Single hair FU transplantation is utilized along the frontal portion of the hair-bearing scalp, to recreate a fine, soft, natural appearing hairline.
We also utilize single hair grafts as appropriate in central crown and temporal point recreations, as well as for eyebrow and eyelash reconstruction.
Follicular Unit Extraction (FUE)
Heavily marketed as a “New” and “Revolutionary” technique, Follicular Unit Extraction refers to an additional method of harvesting donor hair, as a secondary option to the donor strip harvesting method. With the FUE method, donor hair is removed utilizing a 1 mm (or smaller) punch that makes a circumferential incision in the skin around the follicular unit. The follicular unit is then pulled from the scalp. This method of extracting donors hairs has been utilized for decades, but most recently has been marketed to address larger scale 2500+ FU graft cases. Clinical indications for this method of graft extraction include a tight scalp that would not tolerate excision of a linear strip A rare occurance in the average patient), or in patients who may have healed poorly from a previous strip harvest procedure. It is most commonly indicated in repair work for trauma where only a small number of grafts are needed, or in patients whom may have had multiple previous strip surgeries, are unable to tolerate further strip excisions, and still require further transplantation as hair loss continues. This latter scenario should really never occur, as the surgeon initially should create an overall surgical plan that takes into account the finite nature of one’s donor supply.
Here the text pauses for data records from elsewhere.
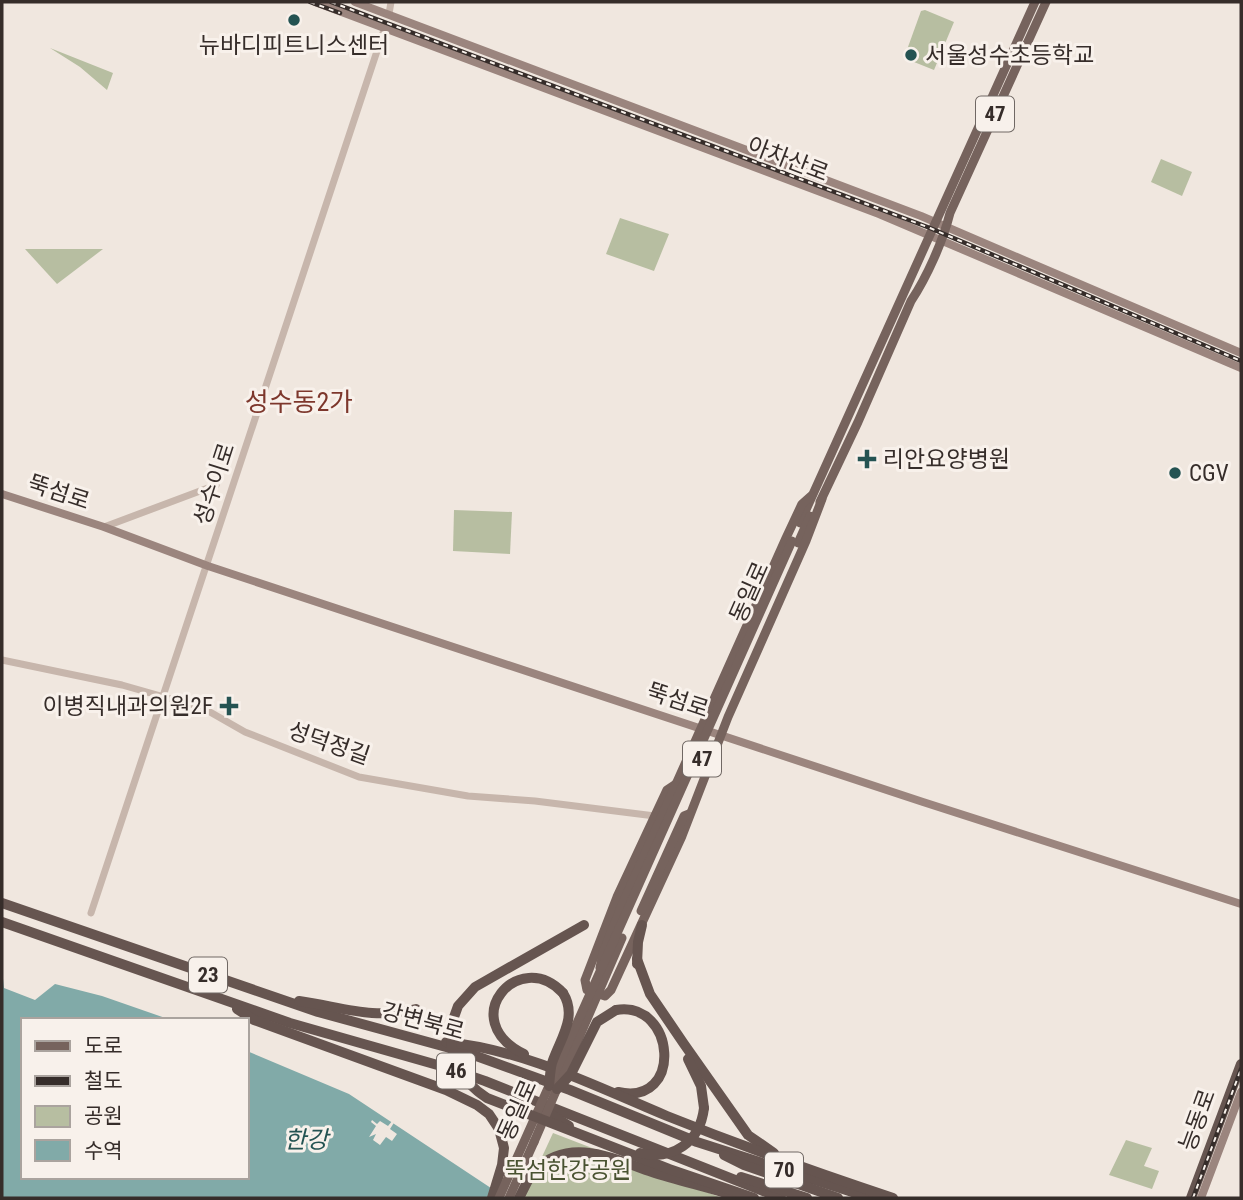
<svg xmlns="http://www.w3.org/2000/svg" width="1243" height="1200" font-family="'Roboto Condensed','Noto Sans KR',sans-serif">
<rect width="100%" height="100%" fill="#f0e7df"/>
<g fill="#b7bea1">
<polygon points="925,10 954,22 934,70 904,58 921,11"/>
<polygon points="50,48 113,73 107,90 80,67"/>
<polygon points="1161,159 1192,172 1182,196 1151,182"/>
<polygon points="620,218 669,234 654,271 606,254"/>
<polygon points="25,249 103,249 57,284"/>
<polygon points="454,510 512,512 510,554 453,551"/>
<polygon points="553,1133 722,1198 523,1198"/>
<polygon points="1126,1140 1152,1148 1144,1166 1159,1171 1152,1189 1109,1175"/>
</g>
<polygon fill="#81aaa8" points="2,969 4,988 35,1000 55,984 102,996 171,1020 23,1020 23,1177 247,1177 247,1051 349,1094 506,1198 2,1198"/>
<polygon fill="#f0e7df" points="372,1120 377,1124 380,1121 388,1126 393,1120 395,1121 390,1129 397,1134 392,1141 386,1137 380,1145 373,1140 376,1134 369,1137 376,1126 371,1122"/>
<g fill="none" stroke-linecap="round" stroke-linejoin="round">
<g stroke="#c7b6ac" stroke-width="7">
<polyline points="389,14 391,2"/>
<polyline points="104,527 216,485"/>
<polyline points="2,660 122,685 203,708 245,732 359,777 468,796 535,801 655,816"/>
<polyline points="91,913 385,27"/>
</g>
<g stroke="#9b857e" stroke-width="8">
<polyline points="315,2 879,214 1241,368"/>
<polyline points="355,2 921,216 1241,353"/>
<polyline points="2,494 104,527 208,566 923,802 1241,904"/>
<polyline points="1201,1198 1241,1092"/>
</g>
<g stroke="#76635d" stroke-width="9">
<path d="M820 502 858 422 911 301C927 277 943 241 950 213L1046 2"/>
<polyline points="800,523 1035,2"/>
<polyline points="798,543 810,516"/>
<polyline points="676,784 667,790 617,897 585,980 587,990 605,996 611,990 682,836 728,717 806,541 822,499"/>
<polyline points="641,911 684,816 689,814"/>
<polyline points="600,968 603,953 622,905 786,538 802,504 811,496"/>
<polyline points="509,1198 534,1142"/>
</g>
<g stroke="#665550" stroke-width="10">
<polyline points="2,903 318,1012 468,1053 570,1090 697,1142 871,1198"/>
<polyline points="2,922 290,1023 441,1066 485,1081 781,1198"/>
<polyline points="637,959 650,994 684,1044 748,1135 774,1153"/>
<polyline points="637,964 638,942 642,925"/>
<path d="M299 1001C342 1007 373 1020 416 1009"/>
<polyline points="237,1009 254,1020 446,1090 477,1105 489,1114 499,1129 504,1148 502,1165 492,1198"/>
<path d="M616 1010C676 1000 684 1107 618 1092"/>
<polyline points="453,1020 458,1006 475,987 584,925"/>
<path d="M446 1042C525 1050 595 1086 667 1116 742 1146 817 1173 893 1198"/>
<path d="M524 1054C455 1020 519 946 563 993"/>
<polyline points="688,1059 701,1086 704,1108"/>
<polyline points="541,1108 569,1126"/>
<polyline points="724,1155 744,1165 838,1198"/>
<polyline points="741,1177 807,1198"/>
<path d="M519 1198C524 1189 528 1178 535 1170 570 1136 614 1159 652 1172 679 1181 708 1187 735 1196"/>
<polyline points="1191,1198 1241,1064"/>
</g>
<g stroke="#362d2a" stroke-width="4.5">
<g id="rail">
<polyline points="310,2 340,13"/>
<polyline points="331,2 930,228 1241,361"/>
<polyline points="1193,1198 1241,1069"/>
</g>
</g>
<use href="#rail" stroke="#f8f1eb" stroke-width="2" stroke-dasharray="5" stroke-linecap="butt"/>
<g stroke="#76635d" stroke-width="9">
<polyline points="534,1142 622,938"/>
<polyline points="499,1198 792,541"/>
</g>
<g stroke="#665550" stroke-width="10">
<path d="M453 1020C446 1052 459 1080 487 1098L669 1169 754 1198"/>
<path d="M549 1086C550 1078 550 1070 552 1063 560 1039 578 1017 563 993"/>
<polyline points="557,1089 571,1074 597,1022 616,1010"/>
<path d="M640 1153C673 1161 700 1142 704 1108"/>
</g>
</g>
<g fill="#245352" stroke="#f8f1eb" stroke-width="2.5">
<circle cx="294" cy="20" r="7"/>
<circle cx="911" cy="55" r="7"/>
<path d="M863.5 448.5h7v7h7v7h-7v7h-7v-7h-7v-7h7z"/>
<circle cx="1175" cy="473" r="7"/>
<path d="M225.5 695.5h7v7h7v7h-7v7h-7v-7h-7v-7h7z"/>
</g>
<g text-anchor="middle" stroke-width="6" stroke-linejoin="round" paint-order="stroke">
<g fill="#f8f1eb" stroke="#706864" stroke-width="2">
<rect x="976" y="96.5" width="38" height="35" rx="5"/>
<rect x="683" y="741.5" width="38" height="35" rx="5"/>
<rect x="189" y="957.5" width="38" height="35" rx="5"/>
<rect x="437" y="1053.5" width="38" height="35" rx="5"/>
<rect x="765" y="1152.5" width="38" height="35" rx="5"/>
</g>
<g font-size="21" font-weight="bold" fill="#362d2a">
<text x="995" y="121">47</text>
<text x="702" y="766">47</text>
<text x="208" y="982">23</text>
<text x="456" y="1078">46</text>
<text x="784" y="1177">70</text>
</g>
<g font-size="23" fill="#362d2a" stroke="#f8f1eb" text-anchor="start">
<text x="294" y="53" text-anchor="middle">뉴바디피트니스센터</text>
<text x="925" y="63">서울성수초등학교</text>
<text x="883" y="467">리안요양병원</text>
<text x="1189" y="481">CGV</text>
<text x="213" y="714" text-anchor="end">이병직내과의원2F</text>
</g>
<g font-size="23" fill="#362d2a" stroke="#f8f1eb">
<text transform="translate(788 159) rotate(21)" y="8">아차산로</text>
<text transform="translate(214 484) rotate(-72)" y="8">성수이로</text>
<text transform="translate(59 492) rotate(18)" y="8">뚝섬로</text>
<text transform="translate(749 592) rotate(-66)" y="8">동일로</text>
<text transform="translate(678 700) rotate(18)" y="8">뚝섬로</text>
<text transform="translate(329 743) rotate(19)" y="8">성덕정길</text>
<text transform="translate(423 1021) rotate(15)" y="8">강변북로</text>
<text transform="translate(517 1110) rotate(-66)" y="8">동일로</text>
<text transform="translate(1197 1120) rotate(-70)" y="8">능동로</text>
</g>
<g font-size="23" fill="#495231" stroke="#f8f1eb">
<text x="568" y="1178">뚝섬한강공원</text>
</g>
<g font-size="24" font-style="italic" fill="#245352" stroke="#f8f1eb">
<text x="306" y="1148">한강</text>
</g>
<g font-size="26" fill="#7d372c" stroke="#f8f1eb">
<text x="299" y="411">성수동2가</text>
</g>
</g>
<rect width="1243" height="1200" fill="none" stroke="#362d2a" stroke-width="7"/>
<rect x="21" y="1018" width="228" height="161" fill="#f8f1eb" stroke="#aaa39e" stroke-width="2"/>
<rect x="35" y="1041" width="35" height="10" fill="#76635d" stroke="#aaa39e" stroke-width="2"/>
<text x="84" y="1053" font-size="21" fill="#362d2a">도로</text>
<rect x="35" y="1076" width="35" height="10" fill="#362d2a" stroke="#aaa39e" stroke-width="2"/>
<text x="84" y="1088" font-size="21" fill="#362d2a">철도</text>
<rect x="35" y="1106" width="35" height="21" fill="#b7bea1" stroke="#aaa39e" stroke-width="2"/>
<text x="84" y="1123" font-size="21" fill="#362d2a">공원</text>
<rect x="35" y="1140" width="35" height="21" fill="#81aaa8" stroke="#aaa39e" stroke-width="2"/>
<text x="84" y="1158" font-size="21" fill="#362d2a">수역</text>
</svg>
It should be pointed out that FUE has it’s own limitations and consequences, as follows. Because of the need to intersperse the excisions evenly within the areas of follicular units that are not harvested (for cosmetic reasons), there is a limitation in the amount of hair that can be harvested at any one time, and this typically yields one-half to seventy percent the amount one would obtain otherwise in a single session. Thus, it is a less efficient technique than the strip harvesting procedure. The donor area may also appear much thinner as a result of FUE extraction, as compared with Traditional strip excision. Other significant consequences of this technique are its higher transection rates and the possibility of buried grafts that may form cysts at a later time. As well, it has been observed for over thirty years now that FUE (or so-called “skinny grafts”) grow less robustly than grafts dissected from a strip (“Chubby Grafts”), and may not be as permanent, as much of the stem cell tissue is left in the scalp as the graft is pulled or sucked from the scalp during excision. Still, when given the appropriate indications for its use, donor harvesting by the FUE method can be a useful alternative tool in the hands of a skilled hair restoration surgeon.